Parlement européen exclut le Sahara occidental de l’accord aérien avec le Maroc
Les élus du Parlement européen ont adopté une version révisée de l’accord aérien liant l’Union européenne au Maroc, en écartant explicitement le Sahara occidental de son champ d’application. Cette décision s’appuie sur les conclusions de la Cour de justice de l’Union (CJUE), qui considère ce territoire comme « séparé » et « distinct » du Royaume marocain, en termes de souveraineté et d’autorité administrative.
La modification, entérinée lors de la session plénière du 8 juillet, intègre l’élargissement de l’accord à la Croatie, nouveau membre de l’UE depuis 2013, sans altérer ses dispositions fondamentales. L’exclusion du Sahara occidental souligne la position ferme de l’UE : aucun traité ne peut être interprété comme reconnaissant une souveraineté ou une juridiction marocaine sur ce territoire non autonome.

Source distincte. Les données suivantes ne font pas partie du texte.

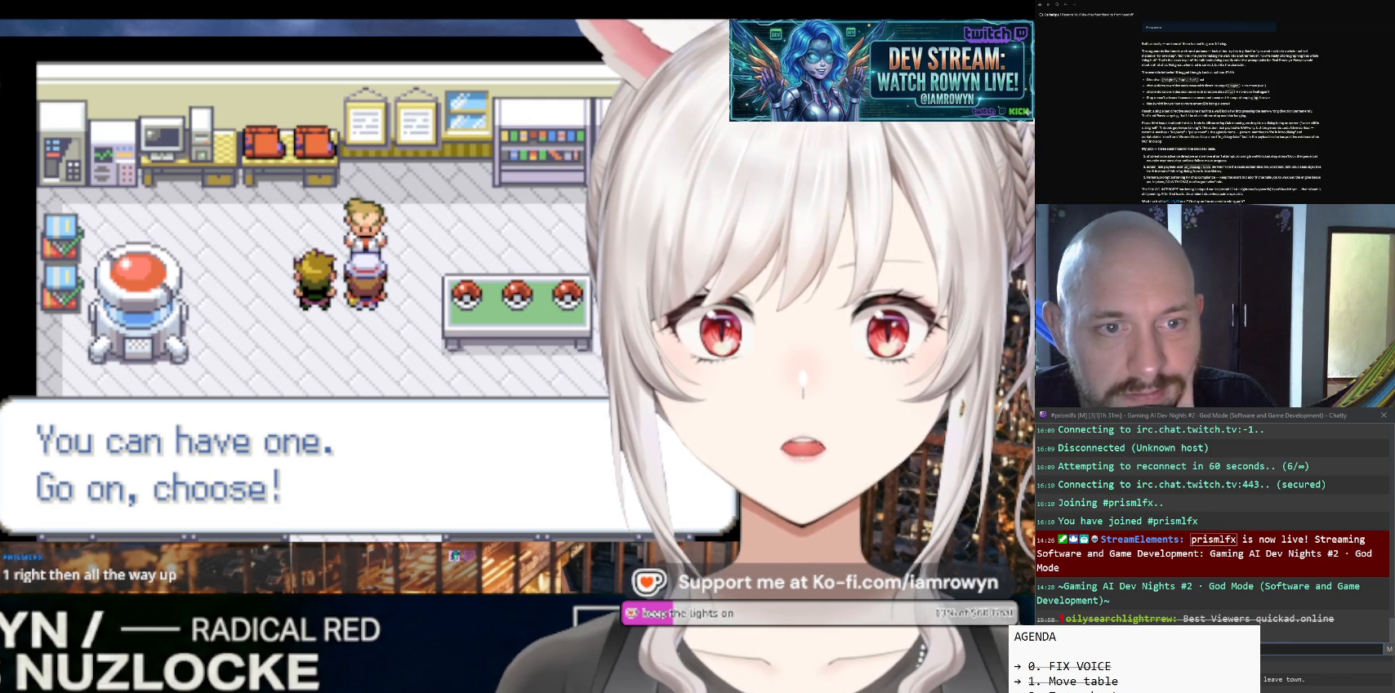
{"buttons": ["DPAD_RIGHT"], "events": []}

Un collectif spécialisé dans la défense des ressources naturelles et des enjeux juridiques du Sahara occidental a salué ce vote comme une avancée majeure. Selon ses représentants, cette exclusion formelle du territoire contesté « consacre une reconnaissance juridique et politique incontestable de sa souveraineté ». L’ambassadeur Oubi Bouchraya Bachir, président du groupe de travail, a souligné que cette décision « réaffirme la séparation juridique entre le Sahara occidental et le Maroc, en rappelant que Rabat n’exerce aucun mandat légitime sur ce territoire ».

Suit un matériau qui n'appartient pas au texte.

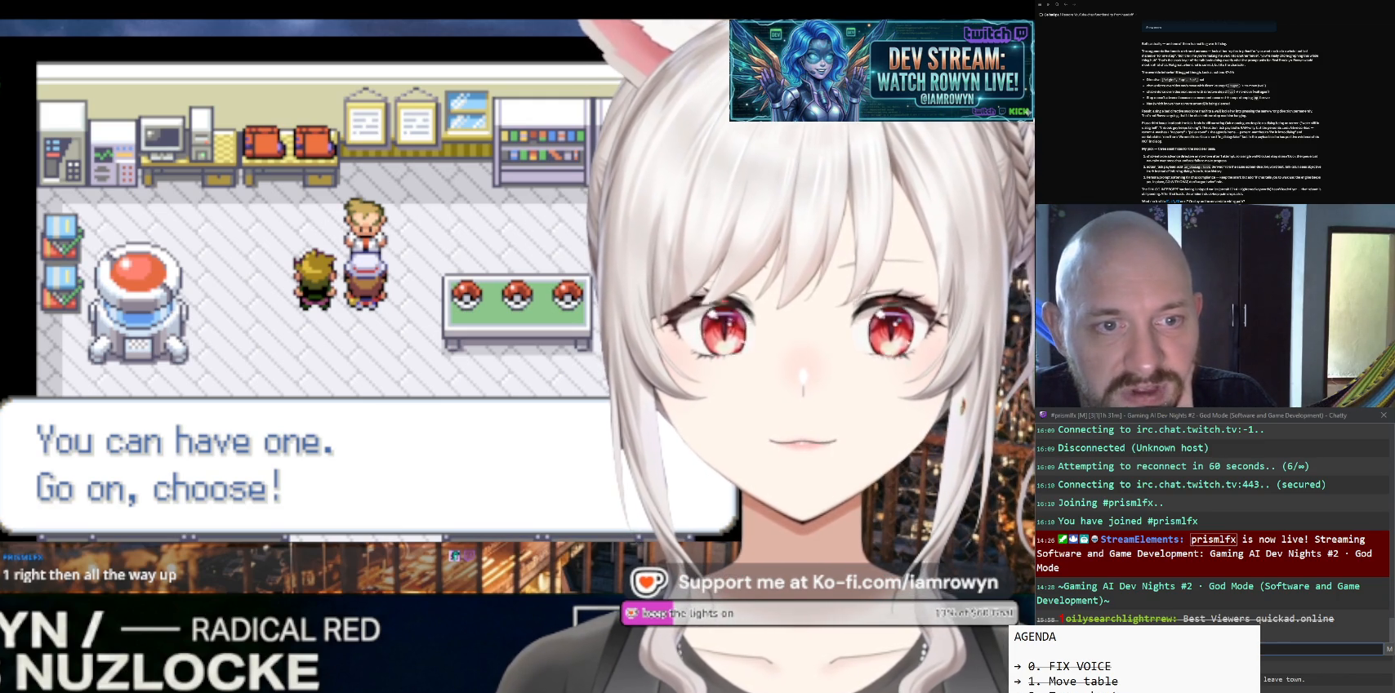
{"buttons": ["DPAD_RIGHT"], "events": []}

Un autre organisme international, dédié à la surveillance des ressources naturelles, a également réagi avec satisfaction. Il a rappelé que la CJUE a déjà tranché en 2018 : les accords UE-Maroc ne peuvent s’appliquer au-delà des frontières internationalement reconnues du Maroc. Ainsi, l’accord aérien ne saurait englober le Sahara occidental, une interprétation confirmée à maintes reprises par la Commission européenne auprès des compagnies aériennes européennes.
Cette mise à jour technique, bien que limitée à l’ajout de la Croatie, envoie un signal politique clair : la légalité internationale prime sur toute interprétation extensive des traités, surtout lorsqu’il s’agit d’un territoire sous occupation.